■ Exercise directions ■
In the records below, find the line that contains "left shoulder: (344, 187)" and the line that contains "right hip: (159, 324)". Set down exactly those lines and every line between them, and nothing more.

■ Records provided ■
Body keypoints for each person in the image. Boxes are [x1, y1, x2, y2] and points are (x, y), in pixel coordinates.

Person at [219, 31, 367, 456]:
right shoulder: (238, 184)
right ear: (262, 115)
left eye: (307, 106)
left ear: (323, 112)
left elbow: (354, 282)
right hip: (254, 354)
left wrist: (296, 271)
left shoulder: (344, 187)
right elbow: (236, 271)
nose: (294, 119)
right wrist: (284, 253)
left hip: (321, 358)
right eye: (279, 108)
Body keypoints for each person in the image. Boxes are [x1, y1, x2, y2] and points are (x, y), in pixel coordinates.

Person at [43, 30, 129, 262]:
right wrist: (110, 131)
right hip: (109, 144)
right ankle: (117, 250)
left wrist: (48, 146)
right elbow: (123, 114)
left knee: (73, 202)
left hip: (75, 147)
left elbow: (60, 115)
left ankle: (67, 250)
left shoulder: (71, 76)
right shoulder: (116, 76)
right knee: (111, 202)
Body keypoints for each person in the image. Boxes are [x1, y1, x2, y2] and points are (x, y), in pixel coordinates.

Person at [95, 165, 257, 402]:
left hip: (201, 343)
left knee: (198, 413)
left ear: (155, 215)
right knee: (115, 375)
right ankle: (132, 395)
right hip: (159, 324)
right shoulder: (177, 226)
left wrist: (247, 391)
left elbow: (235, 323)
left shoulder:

■ Result below ■
left shoulder: (344, 187)
right elbow: (236, 271)
nose: (294, 119)
right wrist: (284, 253)
left hip: (321, 358)
right eye: (279, 108)
Body keypoints for each person in the image. Boxes are [x1, y1, x2, y2] and points are (x, y), in pixel coordinates.

Person at [43, 30, 129, 262]:
right wrist: (110, 131)
right hip: (109, 144)
right ankle: (117, 250)
left wrist: (48, 146)
right elbow: (123, 114)
left knee: (73, 202)
left hip: (75, 147)
left elbow: (60, 115)
left ankle: (67, 250)
left shoulder: (71, 76)
right shoulder: (116, 76)
right knee: (111, 202)
Body keypoints for each person in the image. Boxes are [x1, y1, x2, y2] and points are (x, y), in pixel coordinates.

Person at [95, 165, 257, 402]:
left hip: (201, 343)
left knee: (198, 413)
left ear: (155, 215)
right knee: (115, 375)
right ankle: (132, 395)
right hip: (159, 324)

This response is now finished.